Tito não se fez de rogado, perguntou à mulher qual a tela de que ela havia gostado mais. A mulher apontou uma das obras e Tito foi lá, apanhou a tela e a presenteou com a obra. Encabulada, ela disse que morava num distante bairro da periferia e não teria como levar aquele valioso presente.



De novo, Tito surpreendeu a todos: chamando o Merciol Viscardi, o saudoso Lolão, pediu para que ele fosse até a Praça Joaquim Antônio Pereira e chamasse um táxi. Feito isso, colocou aquela mulher com sua tela no táxi, combinou a corrida e pagou o motorista para que a levasse até sua residência. Assim era Tito, uma grande alma desprendida, com um imenso e bondoso coração.


Marchand por um dia. No começo de 1977, certa tarde depois do expediente encontrei com o Tito e juntos fomos tomar uma cerveja e jogar conversa fora. Na ocasião ele me disse que precisava fazer dinheiro e me convidou para ir com ele visitar algumas famílias na noite seguinte. Claro que aceitei o convite.


Tudo certo e combinado, por volta de seis e meia da tarde Tito apareceu no meu local de trabalho carregando um enorme portfólio com dezenas de telas e partimos rumo à residência de Gregório Vicente Sobreira, então gerente do supermercado Dias Pastorinho.

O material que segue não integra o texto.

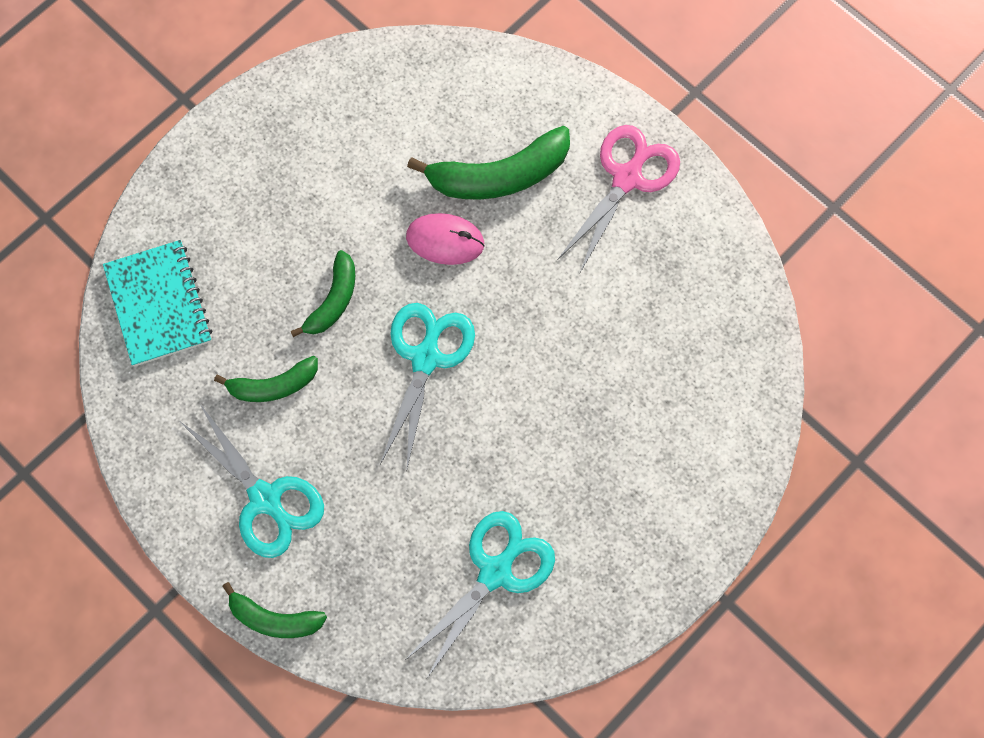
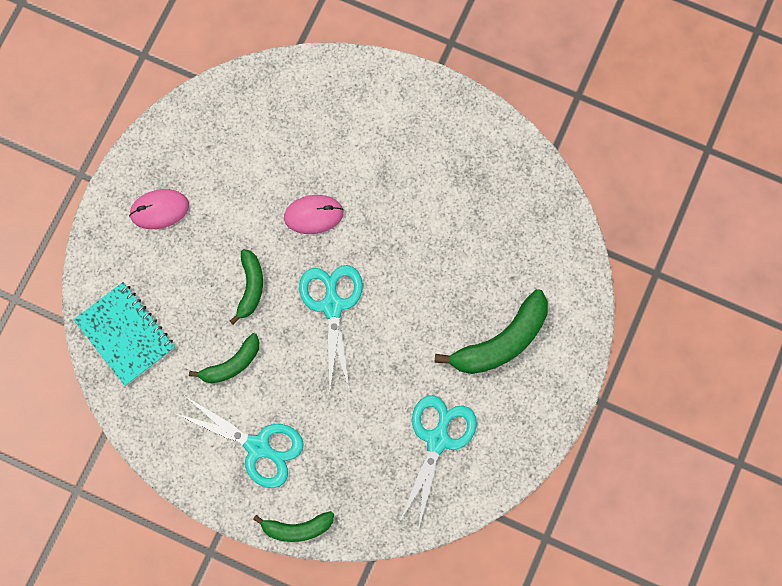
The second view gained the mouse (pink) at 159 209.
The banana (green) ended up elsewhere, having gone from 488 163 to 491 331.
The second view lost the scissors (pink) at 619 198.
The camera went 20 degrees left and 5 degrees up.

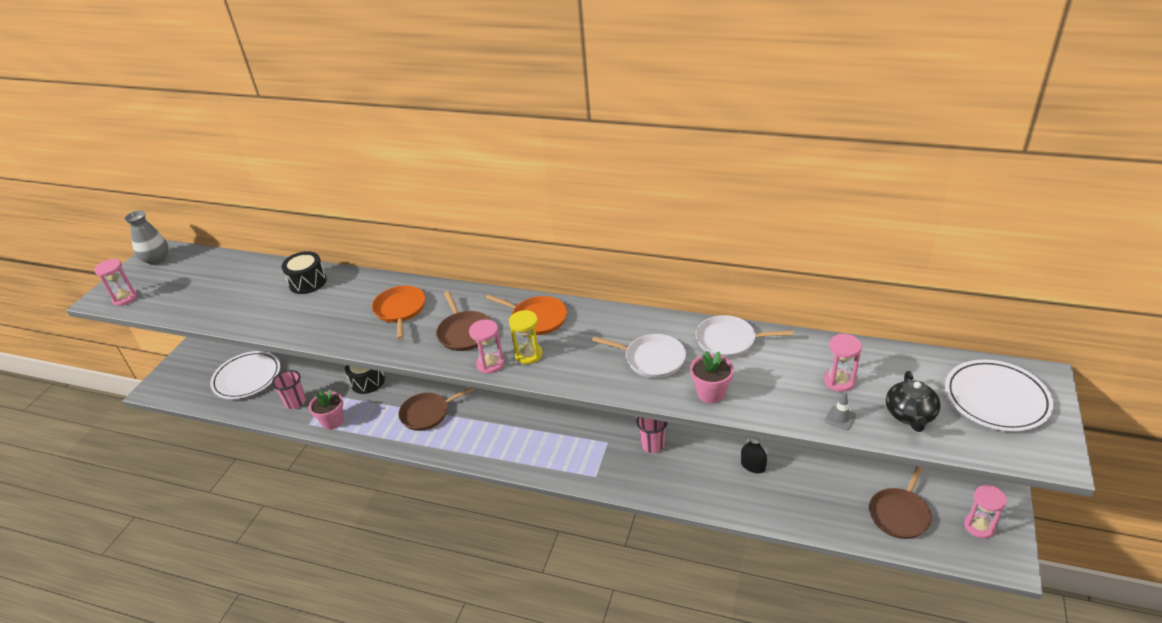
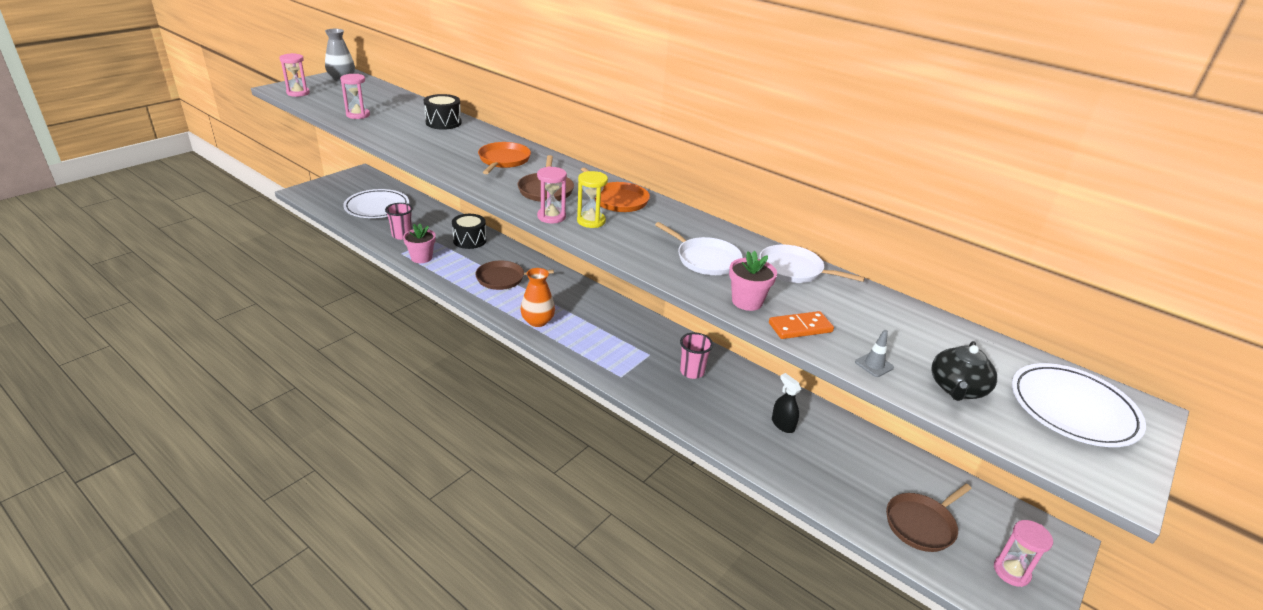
The hourglass (pink) ended up elsewhere, having gone from 843 363 to 355 96.
The second view gained the vase (orange) at 538 297.
The second view gained the domino (orange) at 801 325.
The camera went 15 degrees right and 5 degrees down.

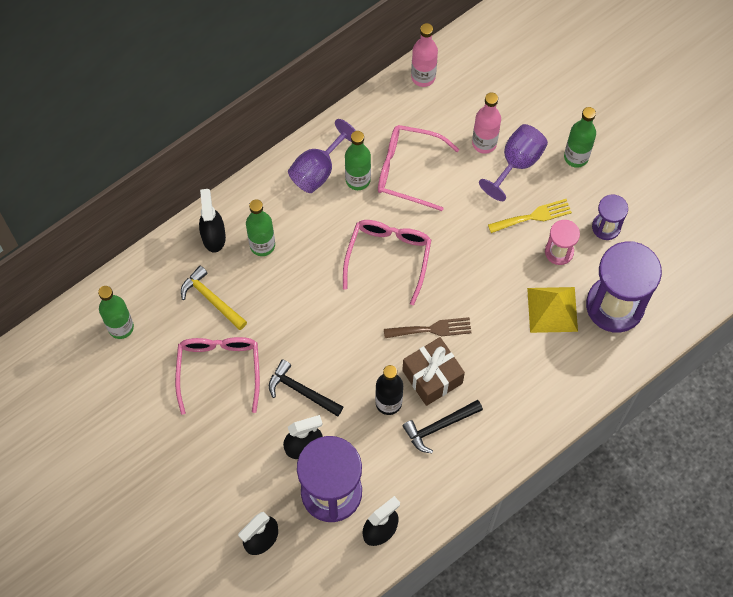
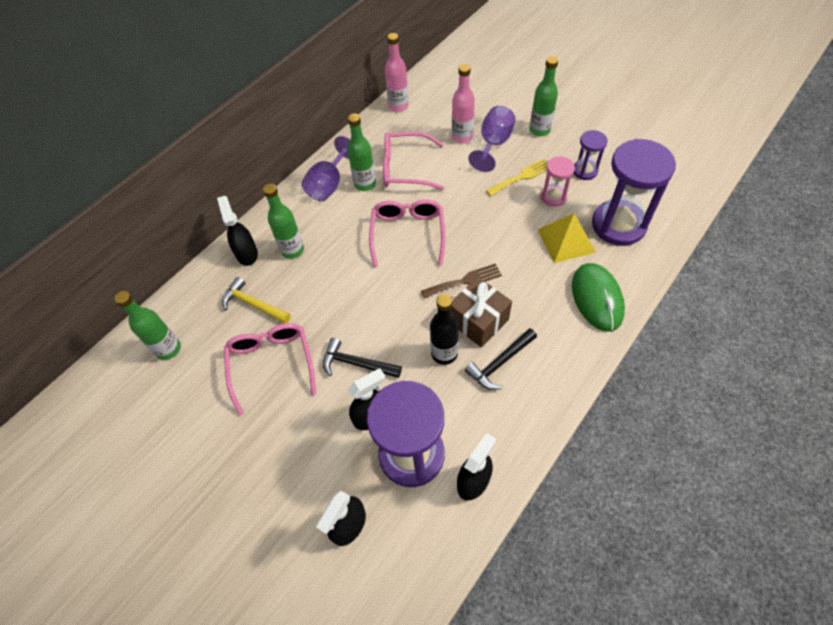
The second view gained the mouse (green) at 598 297.
The camera went 10 degrees left and 10 degrees down.

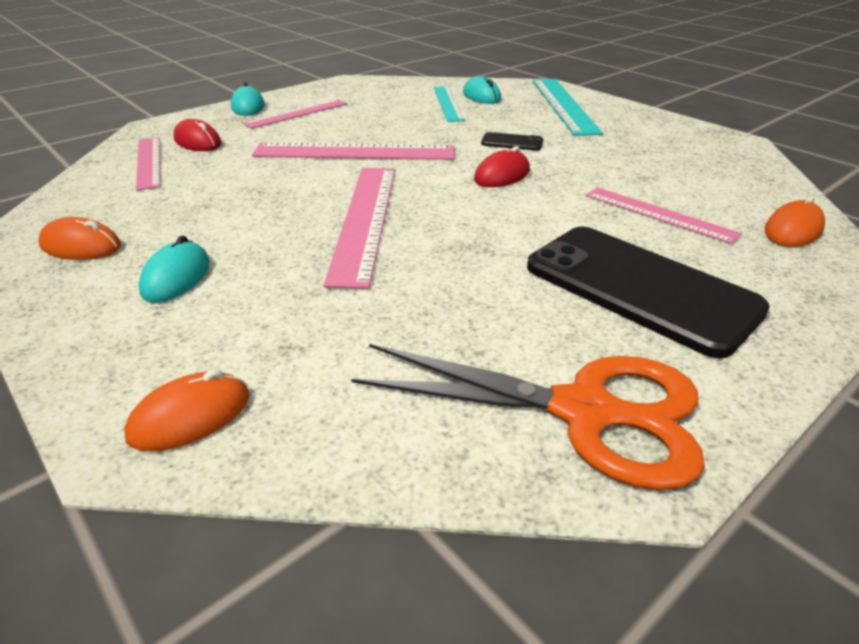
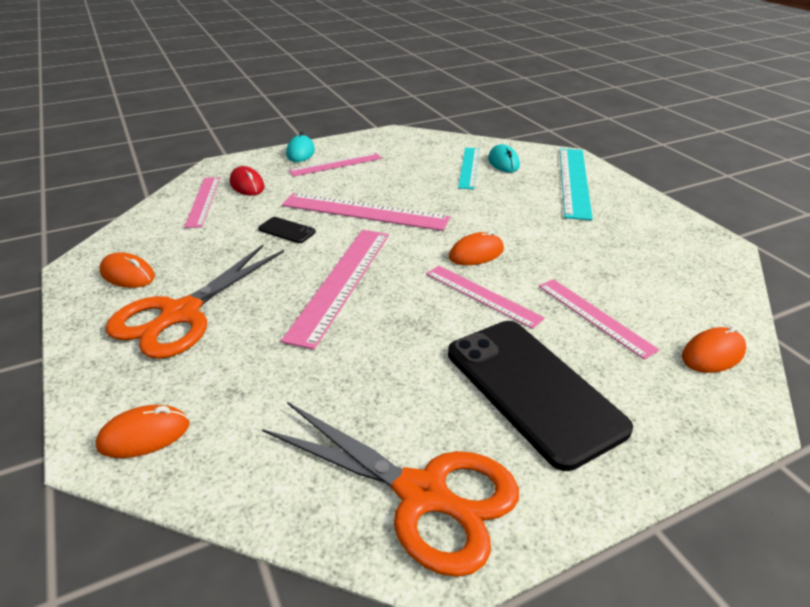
Where the mouse (turquoise) stood at 174 268, the scissors (orange) came to stand at 194 302.
The phone (black) ended up elsewhere, having gone from 512 141 to 287 230.
The second view gained the ruler (pink) at 485 297.
What was the mouse (red) at 502 166 turned into the mouse (orange) at 476 247.
The camera went 15 degrees right and 0 degrees up.

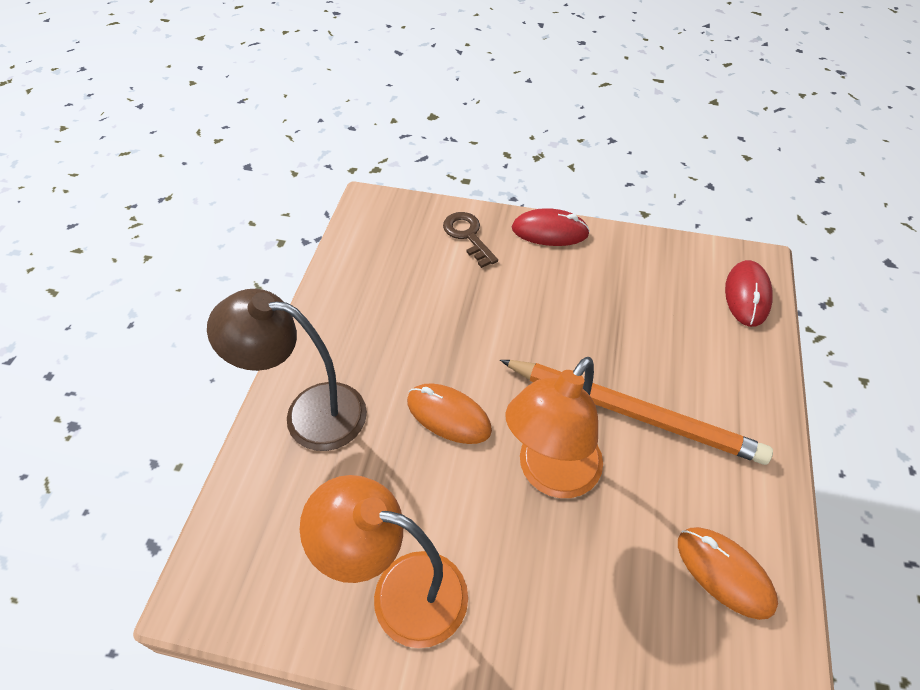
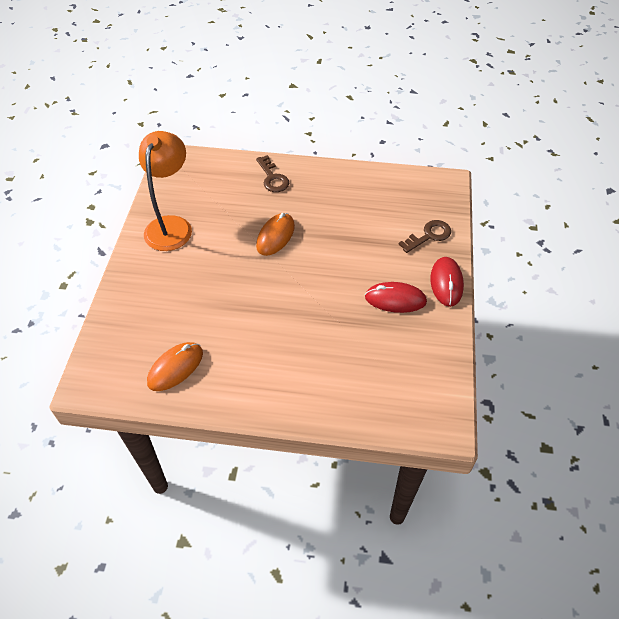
Where the lamp (brown) stood at 287 370, the key (brown) came to stand at 272 173.
The mouse (red) ended up elsewhere, having gone from 749 293 to 396 297.
The second view lost the pencil (orange) at 636 412.
The second view lost the lamp (orange) at 554 427.
The camera went 85 degrees right and 0 degrees up.

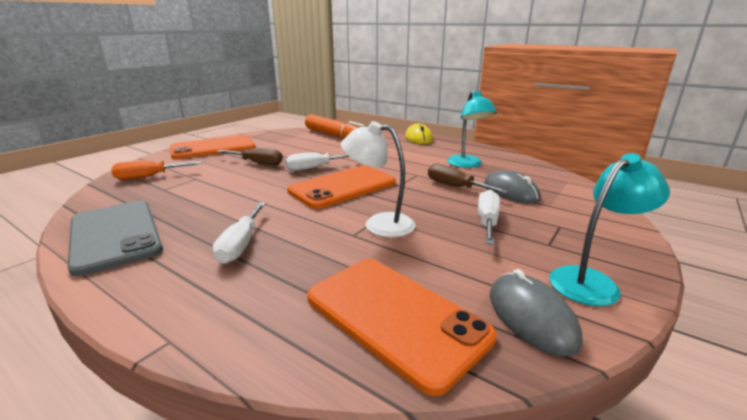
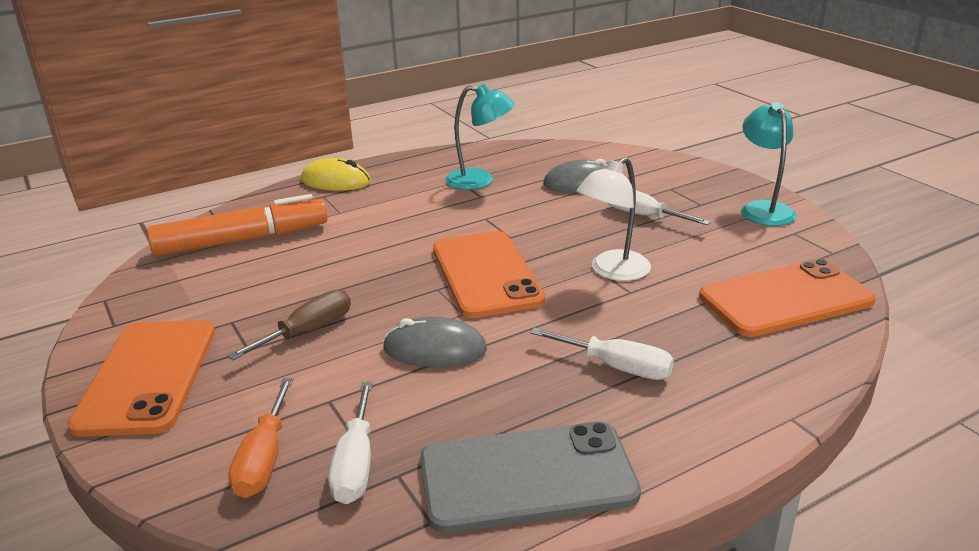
The screwdriver (white) ended up elsewhere, having gone from 317 161 to 350 443.
The mouse (grey) ended up elsewhere, having gone from 536 313 to 435 341.
The second view lost the screwdriver (brown) at 468 179.
The camera went 65 degrees left and 5 degrees up.

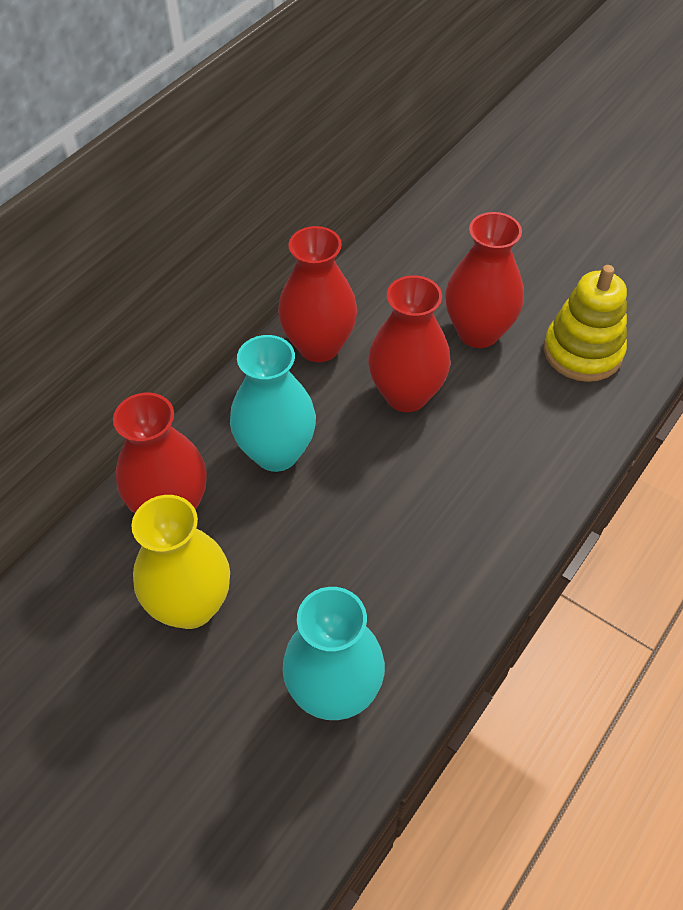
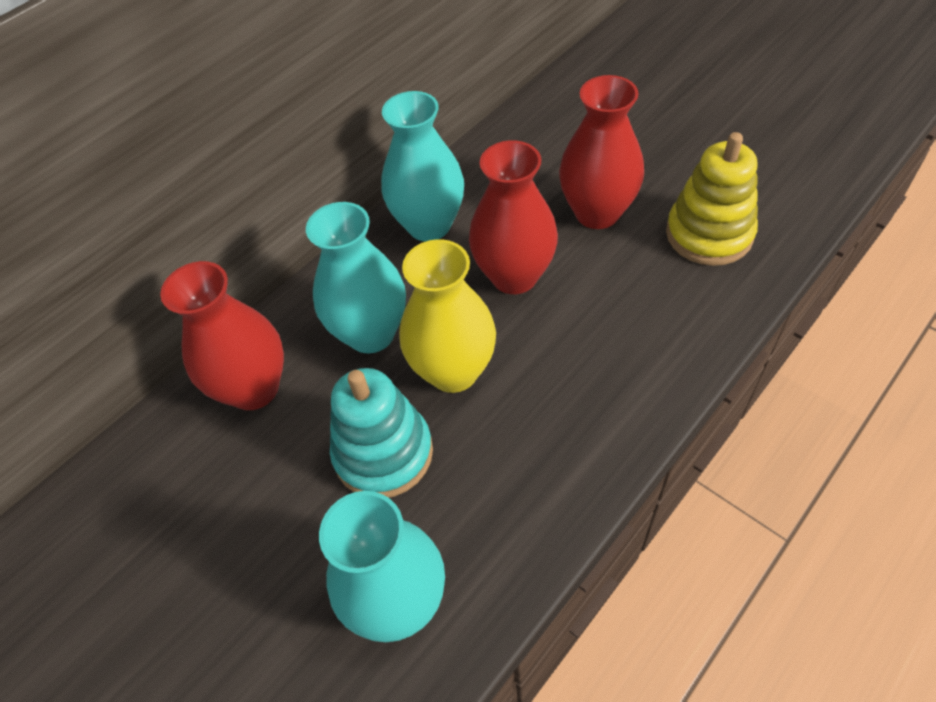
The second view gained the stacking toy (turquoise) at 381 433.
What was the vase (red) at 317 294 turned into the vase (turquoise) at 422 166.
The vase (yellow) ended up elsewhere, having gone from 180 562 to 448 316.
The camera went 10 degrees right and 0 degrees up.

Não me lembro se o resultado foi a venda de duas ou três telas. Animados com o resultado da primeira visita, partimos na direção da residência de José Sabino, onde o Tito vendeu duas trilogias para o quarto das filhas do casal e uma grande tela para a sala de estar. E, para terminar nossa via-sacra, fomos até a residência de dona Iracema Cavalin, que acabou comprando duas grandes telas.


Para o Tito o resultado não poderia ter sido melhor. E com um bom dinheiro no bolso e bastante animados, fomos comemorar o feito no antigo Café Pilão, que ficava atrás da Igreja Matriz. Com ele não havia miséria e foi logo pedindo ao garçom duas porções de tira-gosto e uma garrafa de uísque. Até aí tudo bem.



Já passava das dez horas da noite quando apareceram duas moças e tiveram uma conversa ao pé do ouvido combinando alguma coisa com o Tito. De pronto ele se levantou e me avisou que ia dar uma saidinha com as duas e voltaria logo. Pediu que eu tomasse conta do portfólio e que esperasse pela sua volta.


Bem, meus amigos, para encurtar a conversa, deu meia-noite e nada do Tito voltar. Meia-noite e meia o garçon avisou que iam lavar o salão e fechar a casa, e nada de o Tito aparecer. A conta do bar não tinha ficado barata e eu não tinha dinheiro e nem talão de cheques. Chamei o gerente e expliquei a situação e ele me disse que não havia problema porque o Tito tinha conta na casa. Assinei a notinha da despesa, apanhei o portfólio com mais de uma dúzia e meia de telas que haviam sobrado e fui para casa.


Onde ele foi com suas duas misteriosas amigas nunca soube e nunca perguntei. Nem também fiquei sabendo se mais tarde ele passou lá no Café Pilão. Só fui encontrá-lo uns quinze dias depois, quando lhe devolvi o portfólio com as telas e acabei ganhando de presente uma belíssima trilogia. Como já disse antes, Tito era assim, desligado de bens materiais, um autêntico maluco beleza.